The compliance load is now stacked

Four jurisdictions, four deadlines, four sets of statutory math. If your HR team is still tracking this in a spreadsheet, you are one missed notification away from a penalty. Asanify’s India payroll automation already applies the India Wage Code rules to live runs. In addition, our country-specific EOR coverage handles the Mexico, EU and UAE rule books in the same workflow. Worth a look before the next deadline hits.
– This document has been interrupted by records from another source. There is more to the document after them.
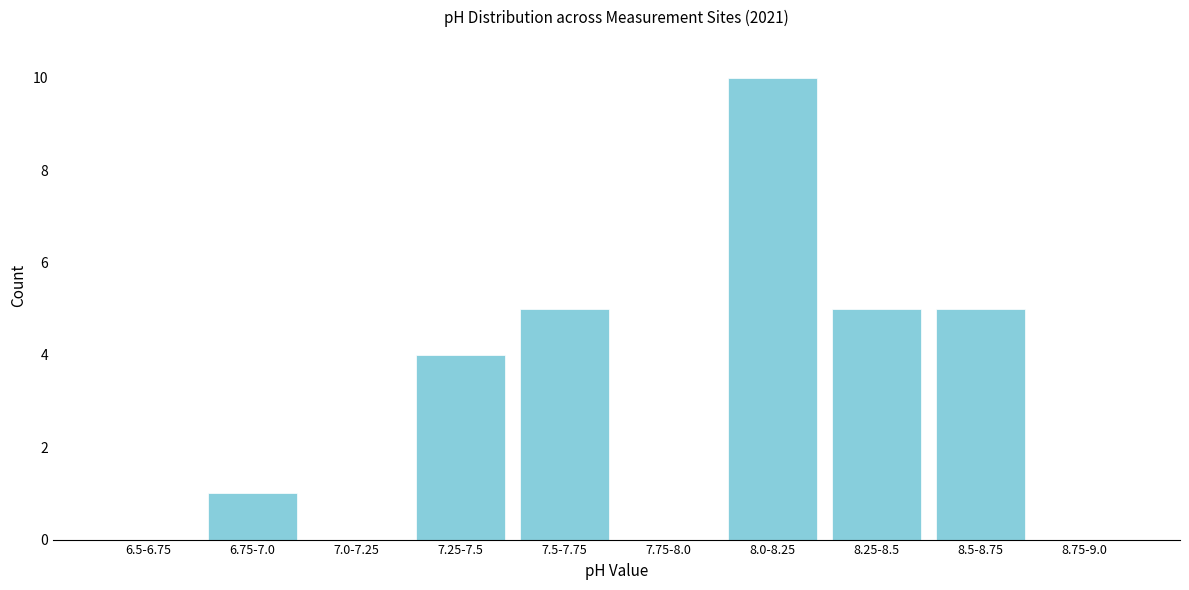

Reading right to left, transcribe all the data shown in this chart.

8.75-9.0=0	8.5-8.75=5	8.25-8.5=5	8.0-8.25=10	7.75-8.0=0	7.5-7.75=5	7.25-7.5=4	7.0-7.25=0	6.75-7.0=1	6.5-6.75=0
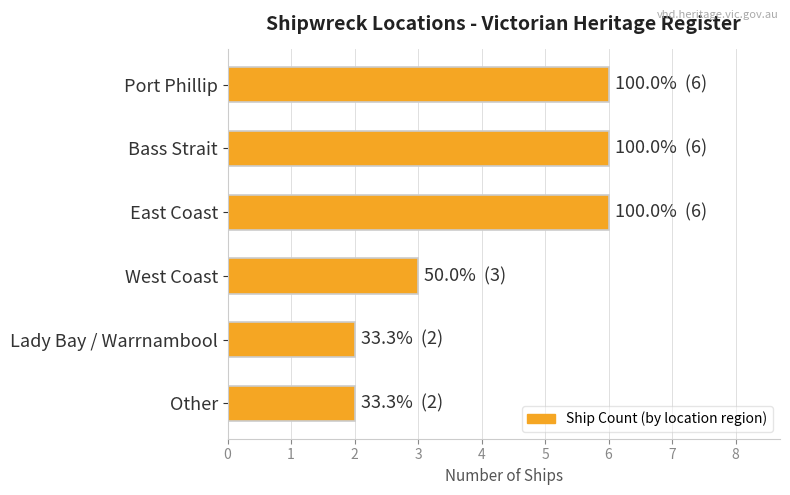

The value at Port Phillip is 6. True or false?

True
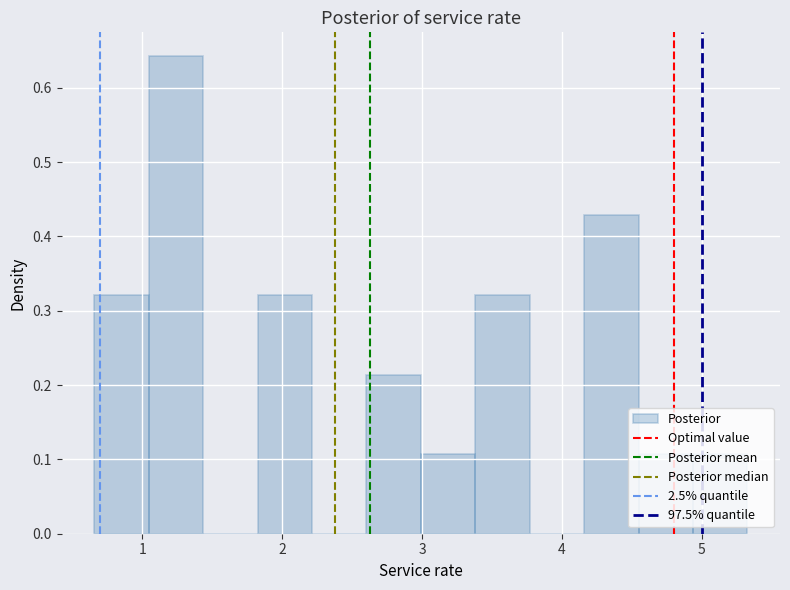

Around what value on the x-axis is the tallest bar? Give the approximate position of its centre, as read against the axis.

1.2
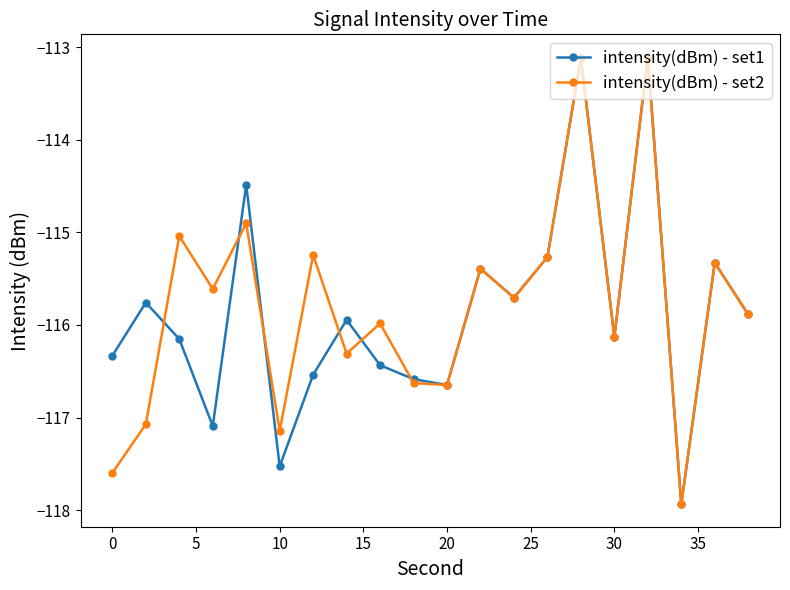

At how many categories does at least one series exceed -115?

3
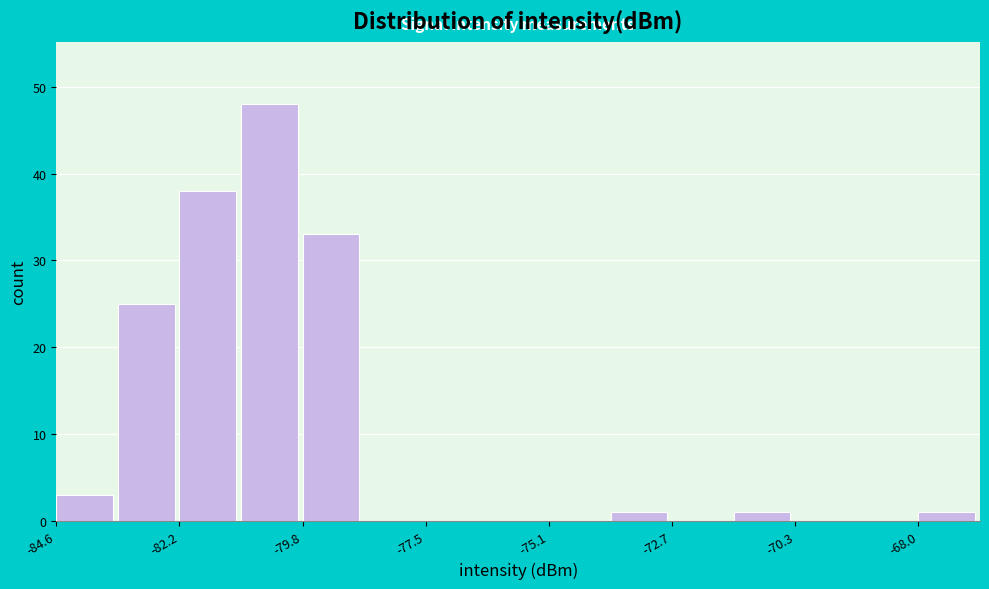

Around what value on the x-axis is the tallest bar? Give the approximate position of its centre, as read against the axis.

-80.5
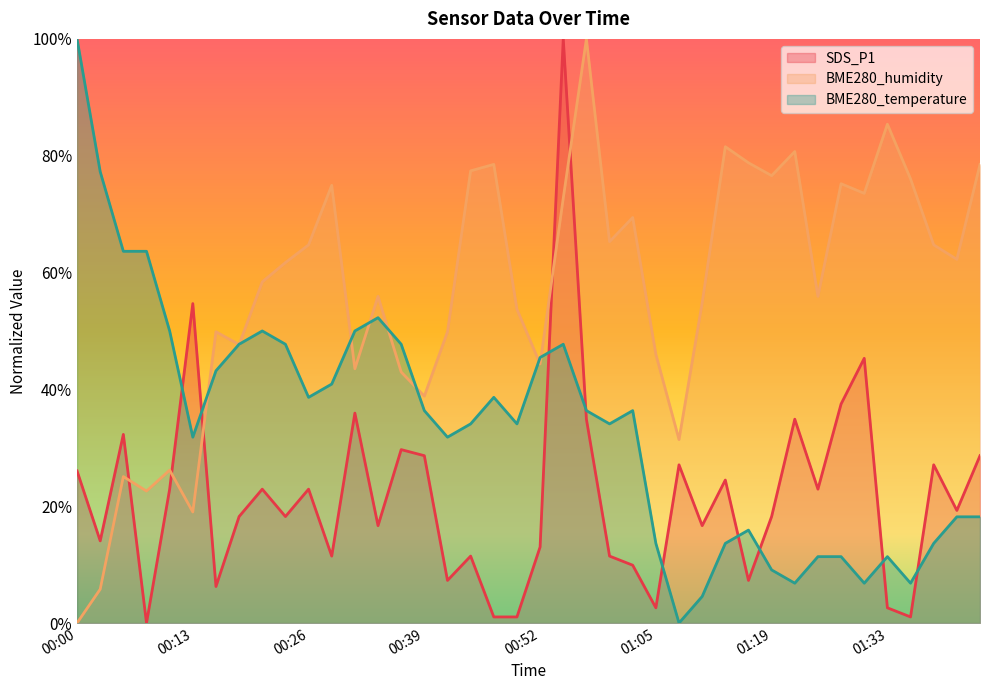

Between which two adjacent categories do BME280_humidity and BME280_temperature first intersect?

00:13 and 00:16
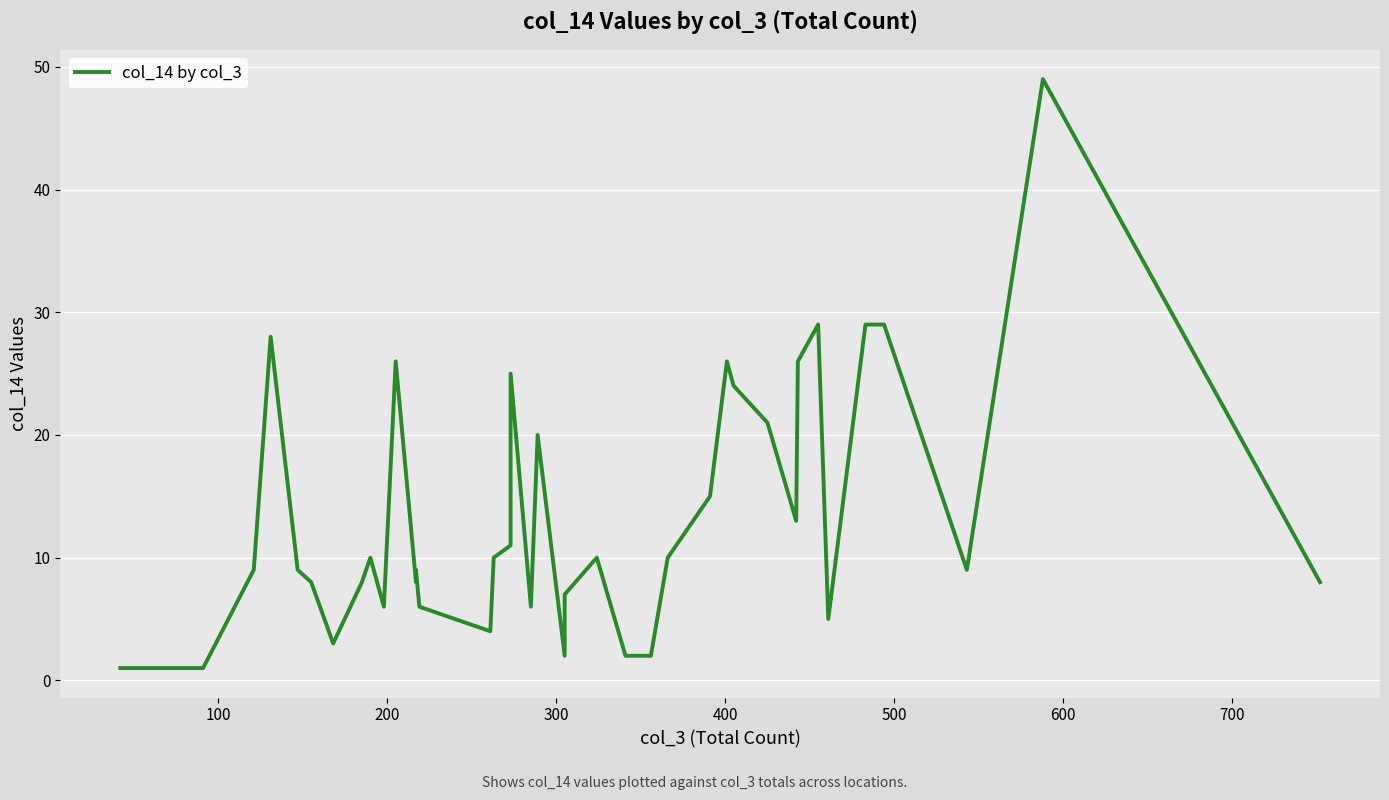

How many points are lower than both their immediate neighbors (excluding endpoints)?

9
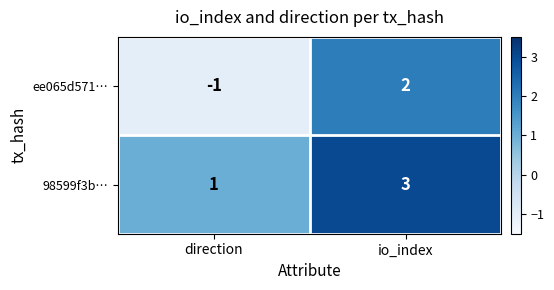

List the series in order of their overall mean, lowest first.

ee065d571…, 98599f3b…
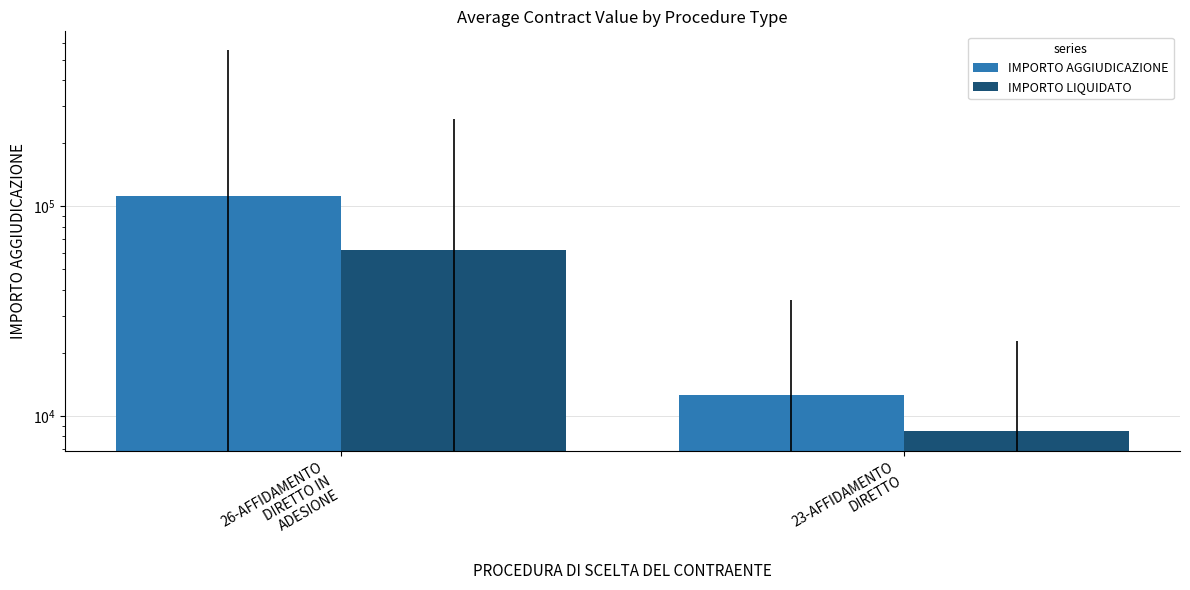

How many bars are there in total?

4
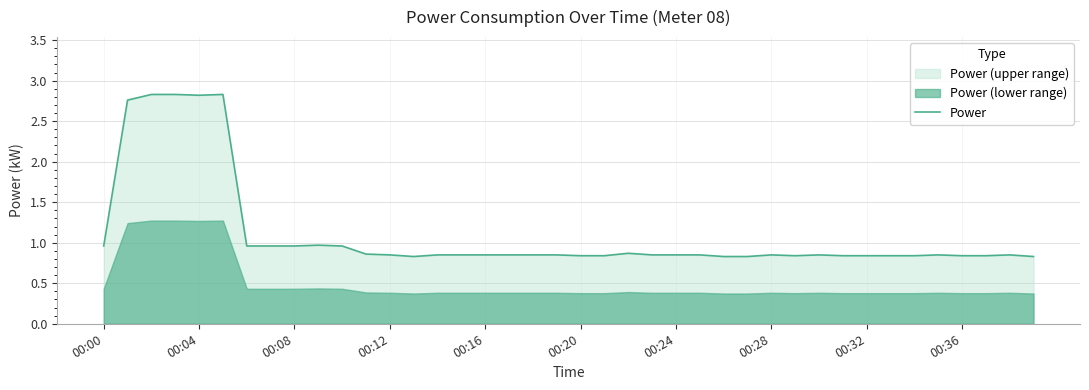

What is the label of the 4th point from the right?

00:36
FAQ on India Wage Code rules and global compliance

India Wage Code rules: timing and payroll math

Q: When did the India Wage Code rules come into effect?
The Code on Wages (Central) Rules, 2026 were notified on May 8, 2026 by the Ministry of Labour and Employment. They came into force on the same day. The Code on Wages, 2019 itself had been in force since November 21, 2025. However, the central rules were needed to make it operational for payroll.

Q: How do the India Wage Code rules change PF contributions?
Under the new definition, basic pay plus dearness allowance and retaining allowance count as wages. If your other allowances exceed 50 percent of total remuneration, the excess is reclassified as wages. As a result, PF (12 percent of basic), ESI and gratuity bases all rise. This typically pushes employer cost up by 6 to 9 percent depending on the original split.

Mexico, EU and UAE compliance questions

Q: Is the Mexico 40-hour workweek already in force?
The constitutional reform took effect on March 3, 2026. The Federal Labor Law amendment was published on May 1, 2026 and is now in force. However, the first actual reduction starts on January 1, 2027. That is when the workweek drops from 48 to 46 hours. The full move to 40 hours lands in 2030.

Q: What happens if my EU subsidiary’s country misses the June 7 deadline?
If a member state misses the EU Pay Transparency Directive deadline, it faces infringement proceedings from the European Commission. However, the directive does not automatically apply to employers in that country until national law is transposed. In practice, that means your French team may be covered later than your German team. Plan country by country, not bloc-wide.

Q: How much is the UAE Emiratisation penalty per missing hire?
Companies with 50 or more staff that fall short of the 1 percent skilled-role Emiratisation target face fines. From July 1, 2026, the penalty is AED 6,000 per month per missing Emirati. The amount has risen each year of the phased plan. The plan targets a 10 percent skilled-workforce Emiratisation rate by the end of 2026.

Not to be considered as tax, legal, financial or HR advice. Regulations change over time so please consult a lawyer, accountant  or Labour Law  expert for specific guidance.